**Work task**.
Please recast the lines of the material below, starting at the line that contains "eksowa dokumentacja RODO do firmy" and ending at the line that contains "mehr die Vielseitigkeit des Deutschen", as a numbered list with blank lines left out. Leave the pictures out of your answer.

**Records for the exercise**.
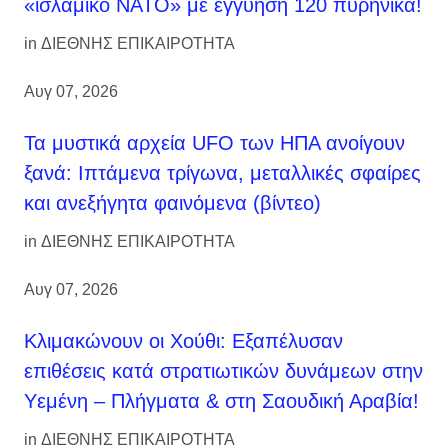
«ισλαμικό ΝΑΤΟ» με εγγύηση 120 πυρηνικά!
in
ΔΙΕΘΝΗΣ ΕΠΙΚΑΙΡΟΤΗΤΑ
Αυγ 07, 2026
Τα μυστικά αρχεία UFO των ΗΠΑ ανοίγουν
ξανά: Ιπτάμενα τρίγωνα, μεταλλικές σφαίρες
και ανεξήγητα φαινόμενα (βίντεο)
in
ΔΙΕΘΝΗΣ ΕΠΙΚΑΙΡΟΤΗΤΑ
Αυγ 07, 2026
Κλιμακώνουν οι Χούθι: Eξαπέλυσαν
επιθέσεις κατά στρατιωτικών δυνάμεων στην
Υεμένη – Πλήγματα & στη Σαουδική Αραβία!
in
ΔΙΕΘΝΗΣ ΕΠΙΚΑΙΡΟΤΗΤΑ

--

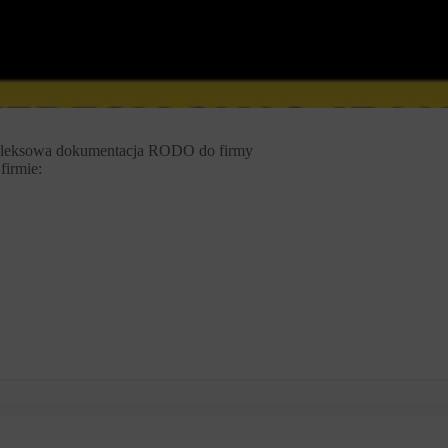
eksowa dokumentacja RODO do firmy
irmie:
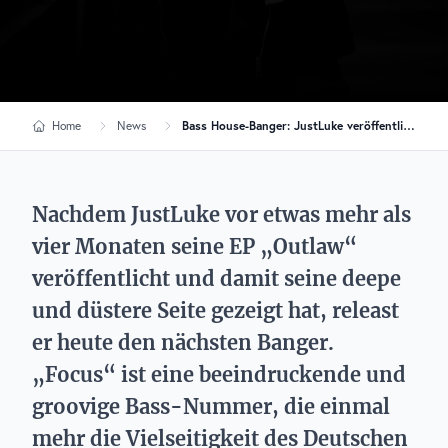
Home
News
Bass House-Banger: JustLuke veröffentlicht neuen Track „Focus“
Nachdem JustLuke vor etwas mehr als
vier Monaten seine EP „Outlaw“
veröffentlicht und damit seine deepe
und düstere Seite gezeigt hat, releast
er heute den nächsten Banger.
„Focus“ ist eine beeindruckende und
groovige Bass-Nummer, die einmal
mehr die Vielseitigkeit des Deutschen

**Written reply**.
1. eksowa dokumentacja RODO do firmy
2. irmie:
3. Home
4. News
5. Bass House-Banger: JustLuke veröffentlicht neuen Track „Focus“
6. Nachdem JustLuke vor etwas mehr als
7. vier Monaten seine EP „Outlaw“
8. veröffentlicht und damit seine deepe
9. und düstere Seite gezeigt hat, releast
10. er heute den nächsten Banger.
11. „Focus“ ist eine beeindruckende und
12. groovige Bass-Nummer, die einmal
13. mehr die Vielseitigkeit des Deutschen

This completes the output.